Instructions to follow » The answer should hold nothing but the lines from the one with "476 18 282.4" through the end of the listing below, each exactly as written.
--- Available data Enclosed Below ---
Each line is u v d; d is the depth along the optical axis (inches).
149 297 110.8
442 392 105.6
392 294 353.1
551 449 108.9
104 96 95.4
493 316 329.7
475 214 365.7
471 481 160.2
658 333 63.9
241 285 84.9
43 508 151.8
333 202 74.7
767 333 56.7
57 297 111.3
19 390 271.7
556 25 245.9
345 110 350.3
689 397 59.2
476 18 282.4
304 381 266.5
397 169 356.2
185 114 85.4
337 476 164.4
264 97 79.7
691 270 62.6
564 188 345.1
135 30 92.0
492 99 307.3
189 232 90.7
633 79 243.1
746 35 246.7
--- End of Enclosed Available data ---
Written solution »
476 18 282.4
304 381 266.5
397 169 356.2
185 114 85.4
337 476 164.4
264 97 79.7
691 270 62.6
564 188 345.1
135 30 92.0
492 99 307.3
189 232 90.7
633 79 243.1
746 35 246.7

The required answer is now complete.